* [Assigned task]
Write out the whole listing exactly.

[[ Stored data, beginning ]]

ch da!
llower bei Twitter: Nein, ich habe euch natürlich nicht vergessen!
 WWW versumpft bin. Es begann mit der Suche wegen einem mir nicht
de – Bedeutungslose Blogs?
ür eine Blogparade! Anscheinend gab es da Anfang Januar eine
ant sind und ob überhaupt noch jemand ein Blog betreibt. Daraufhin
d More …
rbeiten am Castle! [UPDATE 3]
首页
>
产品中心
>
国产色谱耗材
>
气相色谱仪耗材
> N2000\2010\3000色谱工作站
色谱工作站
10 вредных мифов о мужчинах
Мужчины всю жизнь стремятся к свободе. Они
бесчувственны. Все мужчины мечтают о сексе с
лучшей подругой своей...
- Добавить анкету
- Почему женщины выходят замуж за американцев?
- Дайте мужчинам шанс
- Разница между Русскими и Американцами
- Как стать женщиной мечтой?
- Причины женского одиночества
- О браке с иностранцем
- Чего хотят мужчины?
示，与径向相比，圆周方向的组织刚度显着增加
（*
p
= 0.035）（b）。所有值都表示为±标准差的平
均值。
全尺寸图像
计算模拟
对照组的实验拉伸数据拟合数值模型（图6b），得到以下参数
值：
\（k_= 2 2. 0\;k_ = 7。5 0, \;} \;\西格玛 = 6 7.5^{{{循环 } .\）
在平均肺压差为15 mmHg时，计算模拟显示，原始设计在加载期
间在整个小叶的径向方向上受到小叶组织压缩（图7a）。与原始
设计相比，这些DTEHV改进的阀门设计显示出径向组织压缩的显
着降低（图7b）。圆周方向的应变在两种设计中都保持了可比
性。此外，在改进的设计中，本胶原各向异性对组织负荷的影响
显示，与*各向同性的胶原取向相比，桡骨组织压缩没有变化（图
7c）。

[[ Stored data, end ]]

* [Answer to the problem]
ch da!
llower bei Twitter: Nein, ich habe euch natürlich nicht vergessen!
 WWW versumpft bin. Es begann mit der Suche wegen einem mir nicht
de – Bedeutungslose Blogs?
ür eine Blogparade! Anscheinend gab es da Anfang Januar eine
ant sind und ob überhaupt noch jemand ein Blog betreibt. Daraufhin
d More …
rbeiten am Castle! [UPDATE 3]
首页
>
产品中心
>
国产色谱耗材
>
气相色谱仪耗材
> N2000\2010\3000色谱工作站
色谱工作站
10 вредных мифов о мужчинах
Мужчины всю жизнь стремятся к свободе. Они
бесчувственны. Все мужчины мечтают о сексе с
лучшей подругой своей...
- Добавить анкету
- Почему женщины выходят замуж за американцев?
- Дайте мужчинам шанс
- Разница между Русскими и Американцами
- Как стать женщиной мечтой?
- Причины женского одиночества
- О браке с иностранцем
- Чего хотят мужчины?
示，与径向相比，圆周方向的组织刚度显着增加
（*
p
= 0.035）（b）。所有值都表示为±标准差的平
均值。
全尺寸图像
计算模拟
对照组的实验拉伸数据拟合数值模型（图6b），得到以下参数
值：
\（k_= 2 2. 0\;k_ = 7。5 0, \;} \;\西格玛 = 6 7.5^{{{循环 } .\）
在平均肺压差为15 mmHg时，计算模拟显示，原始设计在加载期
间在整个小叶的径向方向上受到小叶组织压缩（图7a）。与原始
设计相比，这些DTEHV改进的阀门设计显示出径向组织压缩的显
着降低（图7b）。圆周方向的应变在两种设计中都保持了可比
性。此外，在改进的设计中，本胶原各向异性对组织负荷的影响
显示，与*各向同性的胶原取向相比，桡骨组织压缩没有变化（图
7c）。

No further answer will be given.